Many New Jersey employers will need to develop transportation programs for their employees as a result of recent federal and state legislation, Section 182(d)(1)(B) of 42 U.S.C. 751la(d)(1)(B) and N.J.S.A. 27:26A-1 to -14, which requires employers to reduce the number of vehicles commuting to the workplace.
The New Jersey Department of Transportation has adopted regulations, N.J.A.C. 16:50-1.1 to 13.1, requiring employers to develop and implement programs to reduce vehicle trips and miles traveled to the work location by encouraging employees to use public transit, share rides in carpools and vanpools, or use another commuting alternative, such as working at home or beginning work after 10 a.m.
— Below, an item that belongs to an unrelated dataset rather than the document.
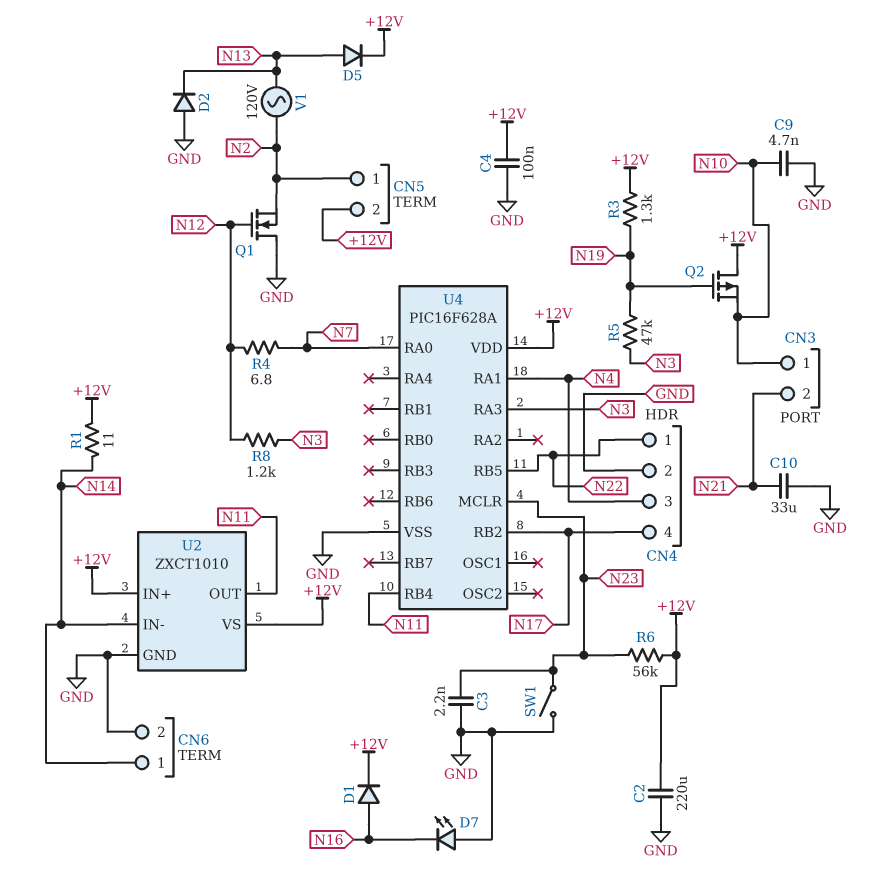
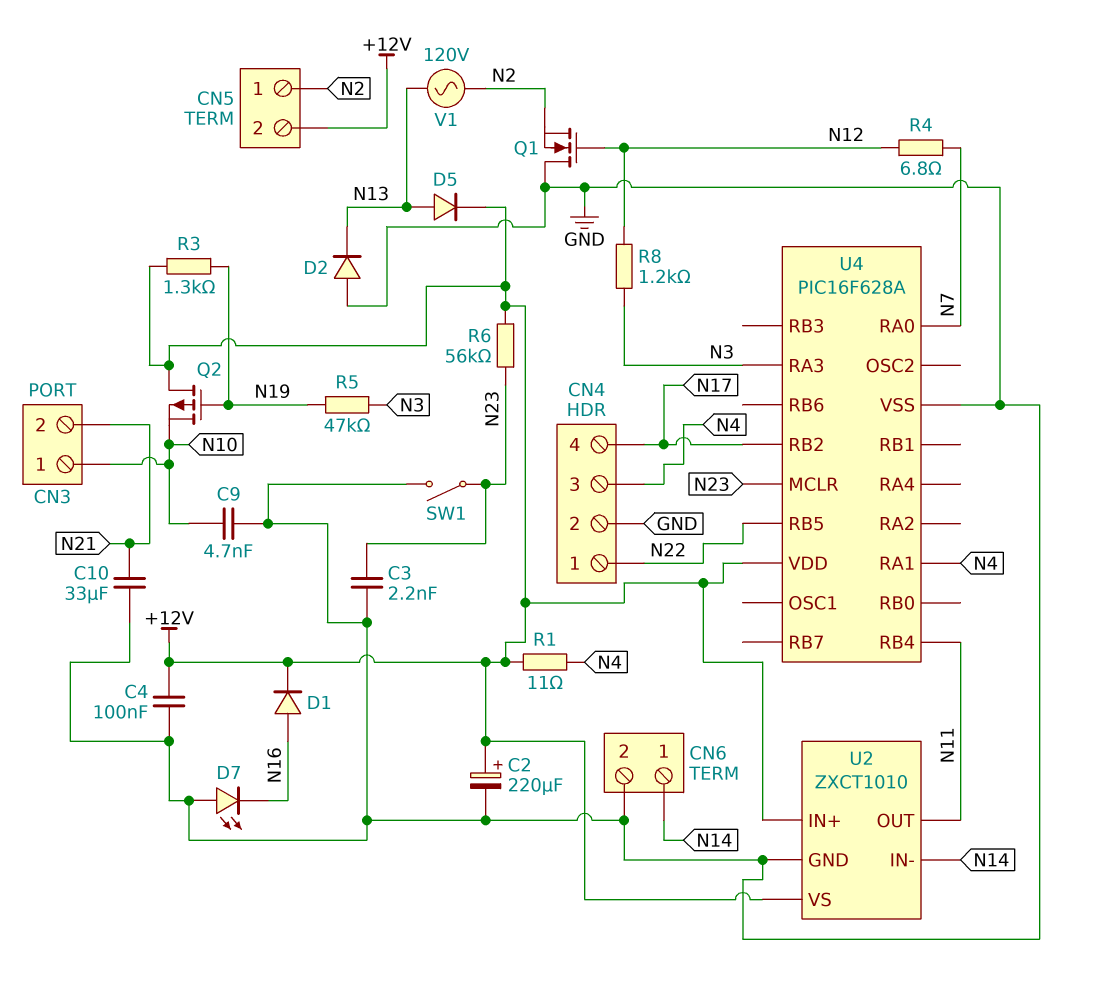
C2: 220uF (+12V, GND) -> 220uF (plus +12V, minus GND)
R1: 11 (+12V, N14) -> 11 (+12V, N4)

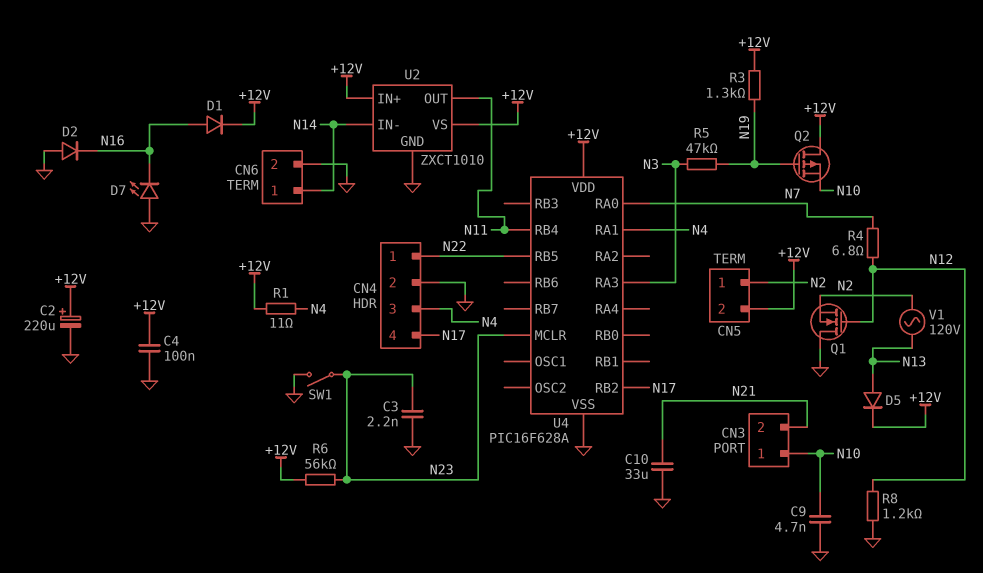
D2: diode (A GND, K N13) -> diode (A GND, K N16)
R8: 1.2k (N3, N12) -> 1.2k (GND, N12)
Affected employers are those that have work sites with 100 or more workers per location in 18 counties with severe pollution levels (excluding Atlantic, Cape May and Warren counties). An employer may apply to the department for an exemption if- (1) it employs 100 or more workers for fewer than six months of any consecutive 12 month period or (2) fewer than 33 of its 100 or more employees arrive at the work location during the peak commuting period (6 a.m. to 10 a.m.). There will be no exceptions based on the nature of the business unless the employee petitions the department for an extreme financial hardship waiver, which would allow the implementation of a reduced compliance plan.
The department has defined the average passenger occupancy, or APO, as the number of employees arriving at a work location between 6 a.m. and 10 a.m., divided by the number of vehicles in which they arrive, Qualified vanpool vans, transit vehicles, nonmotorized vehicles, and clean-fuel vehicles are counted as zero vehicles in the calculation.
Affected employers must submit an initial plan by Nov. 15, 1994, documenting the employer's starting APO and specifying the actions the employer is taking to increase its APO to the target APO set by the transportation department. The act establishes a Nov. 15, 1996, deadline to achieve a target APO. The department has established four target APOs, one in each of four distinct geographic areas of the state.
Employers will be required to pay filing fees (depending on size) and civil penalties ranging from $250 to $5,000 per month for noncompliance. An employer that has acted in good faith but is unable to Meet the target APO may petition the department for a waiver.
The act will force employers to think differently about the schedules and work habits of their employees. Employers also will have to consider purchasing vans, the increased risk of vanpool programs (e.g. a single accident injuring several employees), financial incentives for employees who use alternatives, and how to decide who can drive alone and who cannot, to name a few issues. In the long run, this law also may affect where employers decide to locate (e.g., city vs. suburb; New Jersey vs. South Carolina).